Besides neutralization, HIV-specific antibodies could thus have an impact on protection against HIV-1 transmission in several ways. Such HIV-specific antibodies could target not only free virions, but also infected cells, as well as the HIV transfer from infected cells to other cells. In order to understand the contribution of antibodies induced against these targets and especially the role of Fc-mediated protection, Marina Biedma from the University of Strasbourg investigated several inhibitory functions of anti-HIV IgGs. It was found that non-neutralizing inhibitory antibodies (NNIAbs) could mediate inhibitory activities such as ADCC or phagocytosis. Indeed, it was demonstrated that NNIAbs such as 4B3 and 246D were highly efficient in capturing free virions when compared to neutralizing antibody 2G12, 4E10 or 2F5. Furthermore, NNIAbs 4B3 and 246D revealed Fc-mediated inhibitory activities on viral replication in macrophages and DCs similar to some neutralizing antibody. When applied locally at the vaginal site of macaques, these NNIAbs were able to significantly decrease the peak viral load following vaginal experimental challenge with SHIV SF162P3. These results suggest that NNIAbs may be important in controlling viral infections.

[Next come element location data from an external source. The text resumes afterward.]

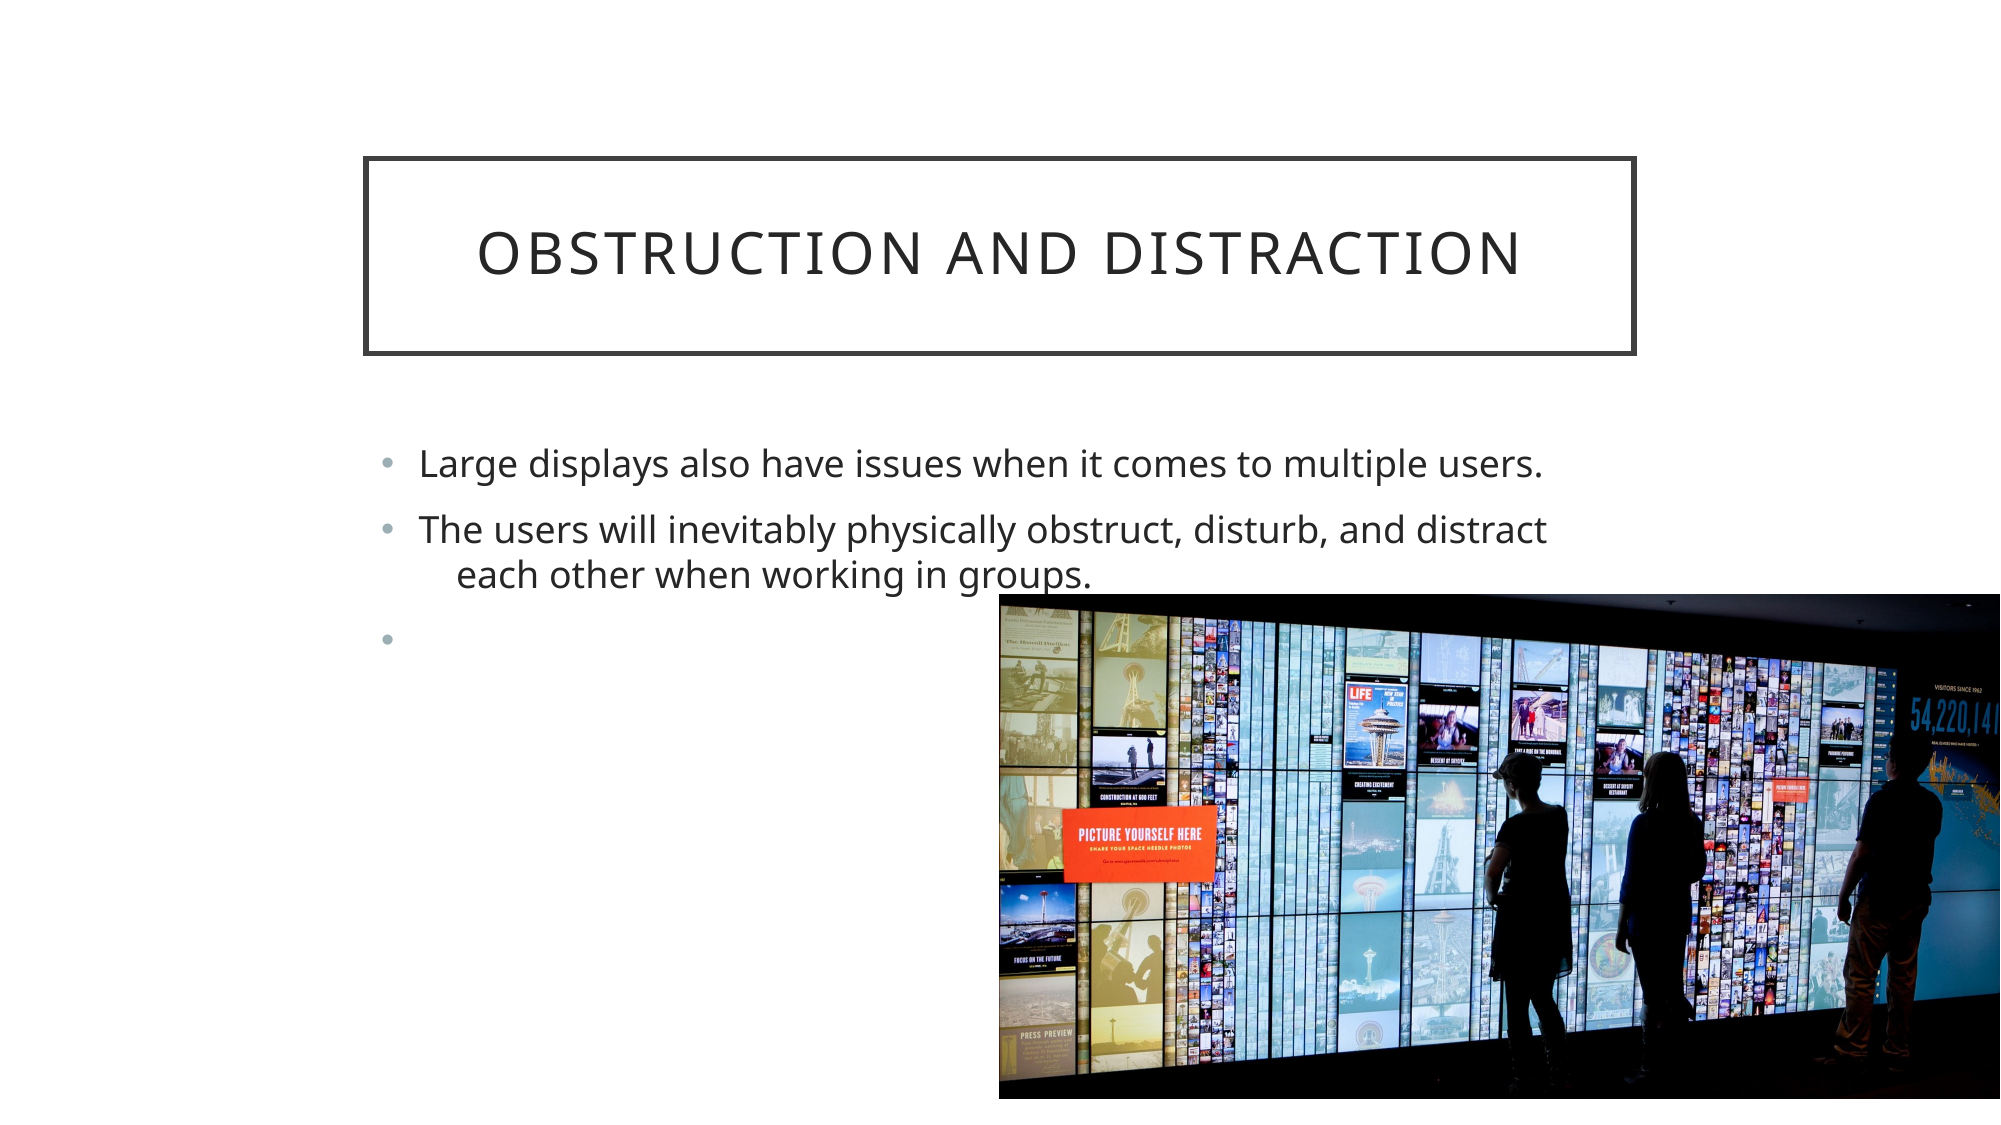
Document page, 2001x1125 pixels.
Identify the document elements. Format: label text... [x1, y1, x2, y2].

picture [999, 594, 2000, 1099]
list Large displays also have issues when it comes to multiple users. The users will inevitably physically obstruct, disturb, and distract each other when working in groups. [366, 432, 1634, 942]
picture [1985, 830, 1992, 840]
title Obstruction and distraction [366, 158, 1634, 354]
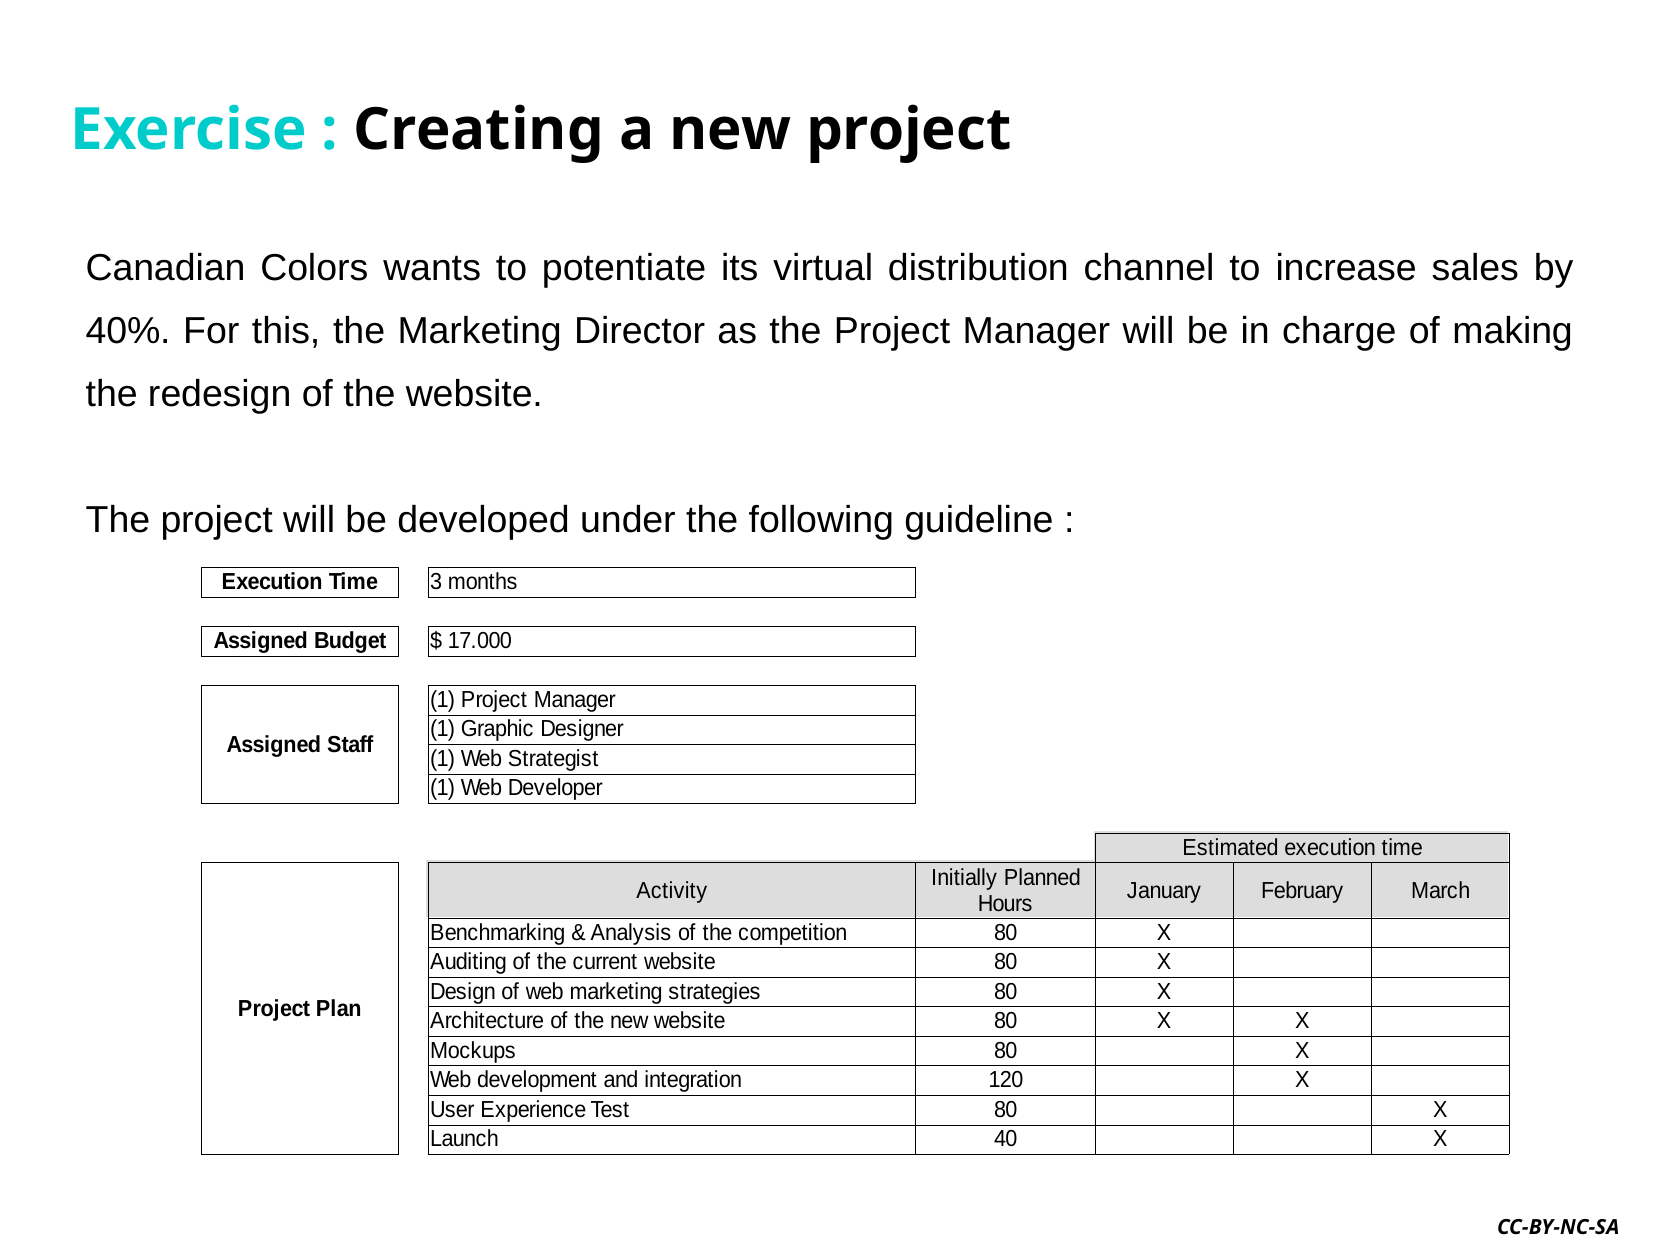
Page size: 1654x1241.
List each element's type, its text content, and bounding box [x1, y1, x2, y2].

title Exercise : Creating a new project [70, 23, 1560, 217]
text_box CC-BY-NC-SA [1482, 1204, 1654, 1241]
text_box Canadian Colors wants to potentiate its virtual distribution channel to increase sales by 40%. For this, the Marketing Director as the Project Manager will be in charge of making the redesign of the website. The project will be developed under the following guideline : [70, 217, 1589, 1219]
chart [200, 567, 1512, 1158]
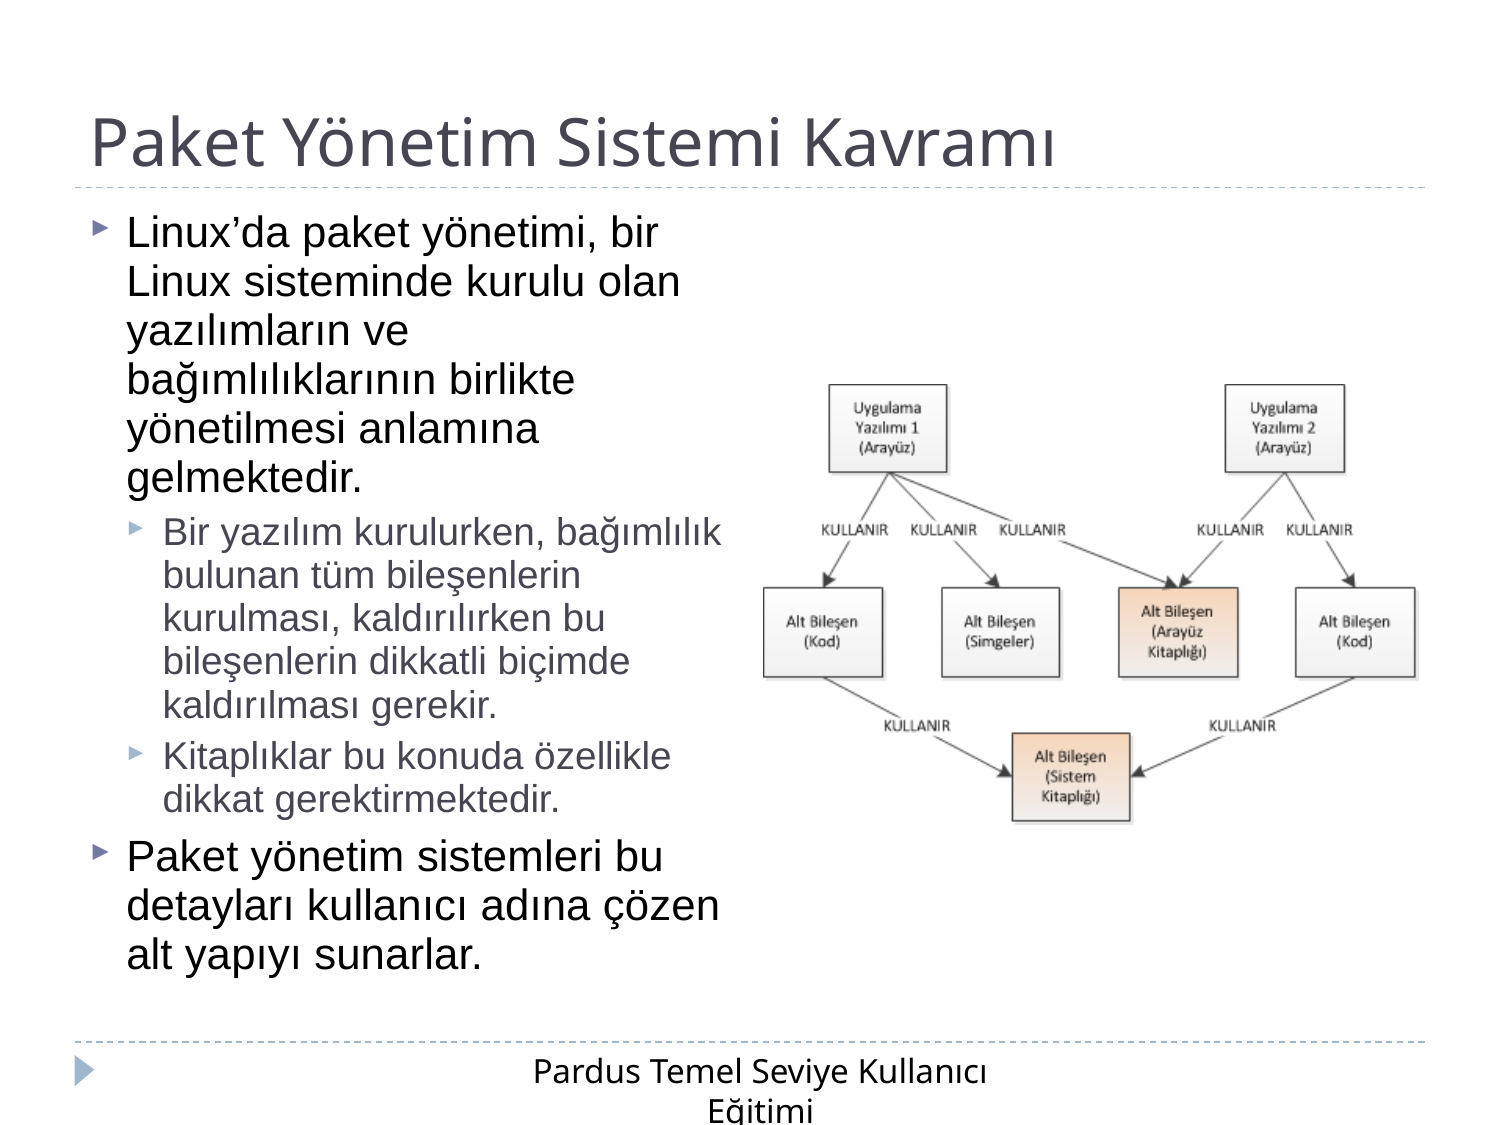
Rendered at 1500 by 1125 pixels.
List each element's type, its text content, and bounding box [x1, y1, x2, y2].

In addition to broadly neutralizing antibodies, other targets for antibodies with alternative antiviral function are being explored. Donato Zipeto from the University of Verona described the identification of one such new target by unravelling the association between HLA-C and gp120. Using bimolecular fluorescence complementation analysis, it was shown that HLA-C competes for binding between β2m and gp120. Furthermore, association of gp120 with HLA-C happens early in the endoplasmic reticulum and continues during passage through the Golgi apparatus and early endosomes, until presentation at the cell membrane. It was found that HLA-C specifically incorporates into HIV-1 envelopes and increases viral infectivity by increasing viral envelope fusion with R5 and X4 HIV strains. A compound or antibody that could disturb this association might decrease viral infectivity. Furthermore, antibody to HLA-C displayed on the virusor virus-infected cell surface might participate in ADCC.